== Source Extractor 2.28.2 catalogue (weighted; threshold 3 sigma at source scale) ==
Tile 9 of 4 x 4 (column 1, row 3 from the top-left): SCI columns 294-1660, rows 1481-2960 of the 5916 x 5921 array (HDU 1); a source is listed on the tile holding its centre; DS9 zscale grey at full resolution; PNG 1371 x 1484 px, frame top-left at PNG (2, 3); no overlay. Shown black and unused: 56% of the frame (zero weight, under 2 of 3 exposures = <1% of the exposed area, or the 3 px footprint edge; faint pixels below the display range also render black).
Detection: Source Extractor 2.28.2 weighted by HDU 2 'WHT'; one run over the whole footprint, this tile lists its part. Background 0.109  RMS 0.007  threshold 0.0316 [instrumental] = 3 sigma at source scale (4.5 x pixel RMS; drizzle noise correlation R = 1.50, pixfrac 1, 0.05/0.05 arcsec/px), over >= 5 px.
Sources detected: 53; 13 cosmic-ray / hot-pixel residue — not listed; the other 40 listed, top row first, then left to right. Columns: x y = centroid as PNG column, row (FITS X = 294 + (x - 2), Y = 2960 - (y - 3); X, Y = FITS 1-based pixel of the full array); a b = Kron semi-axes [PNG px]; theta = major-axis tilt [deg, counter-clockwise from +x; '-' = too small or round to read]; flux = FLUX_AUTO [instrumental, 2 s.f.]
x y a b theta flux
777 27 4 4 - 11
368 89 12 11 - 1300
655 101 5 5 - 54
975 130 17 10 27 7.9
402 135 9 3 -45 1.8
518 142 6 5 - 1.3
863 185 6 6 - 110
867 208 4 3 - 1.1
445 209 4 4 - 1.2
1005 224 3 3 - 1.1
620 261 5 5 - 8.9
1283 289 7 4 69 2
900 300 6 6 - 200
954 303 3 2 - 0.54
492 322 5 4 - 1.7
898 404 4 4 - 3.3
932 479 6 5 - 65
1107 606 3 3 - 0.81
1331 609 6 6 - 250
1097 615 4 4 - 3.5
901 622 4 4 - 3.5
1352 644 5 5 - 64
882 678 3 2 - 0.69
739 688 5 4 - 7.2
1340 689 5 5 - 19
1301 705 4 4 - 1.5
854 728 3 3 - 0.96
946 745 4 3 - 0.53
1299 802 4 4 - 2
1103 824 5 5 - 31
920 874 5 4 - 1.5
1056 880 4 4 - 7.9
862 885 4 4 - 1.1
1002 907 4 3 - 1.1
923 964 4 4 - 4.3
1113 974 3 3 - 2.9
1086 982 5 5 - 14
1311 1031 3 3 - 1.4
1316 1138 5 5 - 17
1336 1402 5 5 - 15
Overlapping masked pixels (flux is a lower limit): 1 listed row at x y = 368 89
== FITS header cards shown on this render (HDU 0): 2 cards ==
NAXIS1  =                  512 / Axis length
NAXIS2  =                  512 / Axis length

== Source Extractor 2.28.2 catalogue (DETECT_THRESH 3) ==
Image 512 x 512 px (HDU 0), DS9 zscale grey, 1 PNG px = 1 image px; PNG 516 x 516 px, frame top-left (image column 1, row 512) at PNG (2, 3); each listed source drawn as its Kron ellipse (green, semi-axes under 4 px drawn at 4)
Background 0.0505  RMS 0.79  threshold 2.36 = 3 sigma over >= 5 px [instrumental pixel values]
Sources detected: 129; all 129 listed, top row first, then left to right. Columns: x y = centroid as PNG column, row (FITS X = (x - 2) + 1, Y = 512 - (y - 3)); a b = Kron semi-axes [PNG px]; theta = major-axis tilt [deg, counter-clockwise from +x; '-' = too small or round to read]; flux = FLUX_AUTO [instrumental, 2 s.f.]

What to produce -
Reproduce every line of the records above without changing a character.

Answer to the exercise -
== Source Extractor 2.28.2 catalogue (weighted; threshold 3 sigma at source scale) ==
Tile 9 of 4 x 4 (column 1, row 3 from the top-left): SCI columns 294-1660, rows 1481-2960 of the 5916 x 5921 array (HDU 1); a source is listed on the tile holding its centre; DS9 zscale grey at full resolution; PNG 1371 x 1484 px, frame top-left at PNG (2, 3); no overlay. Shown black and unused: 56% of the frame (zero weight, under 2 of 3 exposures = <1% of the exposed area, or the 3 px footprint edge; faint pixels below the display range also render black).
Detection: Source Extractor 2.28.2 weighted by HDU 2 'WHT'; one run over the whole footprint, this tile lists its part. Background 0.109  RMS 0.007  threshold 0.0316 [instrumental] = 3 sigma at source scale (4.5 x pixel RMS; drizzle noise correlation R = 1.50, pixfrac 1, 0.05/0.05 arcsec/px), over >= 5 px.
Sources detected: 53; 13 cosmic-ray / hot-pixel residue — not listed; the other 40 listed, top row first, then left to right. Columns: x y = centroid as PNG column, row (FITS X = 294 + (x - 2), Y = 2960 - (y - 3); X, Y = FITS 1-based pixel of the full array); a b = Kron semi-axes [PNG px]; theta = major-axis tilt [deg, counter-clockwise from +x; '-' = too small or round to read]; flux = FLUX_AUTO [instrumental, 2 s.f.]
x y a b theta flux
777 27 4 4 - 11
368 89 12 11 - 1300
655 101 5 5 - 54
975 130 17 10 27 7.9
402 135 9 3 -45 1.8
518 142 6 5 - 1.3
863 185 6 6 - 110
867 208 4 3 - 1.1
445 209 4 4 - 1.2
1005 224 3 3 - 1.1
620 261 5 5 - 8.9
1283 289 7 4 69 2
900 300 6 6 - 200
954 303 3 2 - 0.54
492 322 5 4 - 1.7
898 404 4 4 - 3.3
932 479 6 5 - 65
1107 606 3 3 - 0.81
1331 609 6 6 - 250
1097 615 4 4 - 3.5
901 622 4 4 - 3.5
1352 644 5 5 - 64
882 678 3 2 - 0.69
739 688 5 4 - 7.2
1340 689 5 5 - 19
1301 705 4 4 - 1.5
854 728 3 3 - 0.96
946 745 4 3 - 0.53
1299 802 4 4 - 2
1103 824 5 5 - 31
920 874 5 4 - 1.5
1056 880 4 4 - 7.9
862 885 4 4 - 1.1
1002 907 4 3 - 1.1
923 964 4 4 - 4.3
1113 974 3 3 - 2.9
1086 982 5 5 - 14
1311 1031 3 3 - 1.4
1316 1138 5 5 - 17
1336 1402 5 5 - 15
Overlapping masked pixels (flux is a lower limit): 1 listed row at x y = 368 89
== FITS header cards shown on this render (HDU 0): 2 cards ==
NAXIS1  =                  512 / Axis length
NAXIS2  =                  512 / Axis length

== Source Extractor 2.28.2 catalogue (DETECT_THRESH 3) ==
Image 512 x 512 px (HDU 0), DS9 zscale grey, 1 PNG px = 1 image px; PNG 516 x 516 px, frame top-left (image column 1, row 512) at PNG (2, 3); each listed source drawn as its Kron ellipse (green, semi-axes under 4 px drawn at 4)
Background 0.0505  RMS 0.79  threshold 2.36 = 3 sigma over >= 5 px [instrumental pixel values]
Sources detected: 129; all 129 listed, top row first, then left to right. Columns: x y = centroid as PNG column, row (FITS X = (x - 2) + 1, Y = 512 - (y - 3)); a b = Kron semi-axes [PNG px]; theta = major-axis tilt [deg, counter-clockwise from +x; '-' = too small or round to read]; flux = FLUX_AUTO [instrumental, 2 s.f.]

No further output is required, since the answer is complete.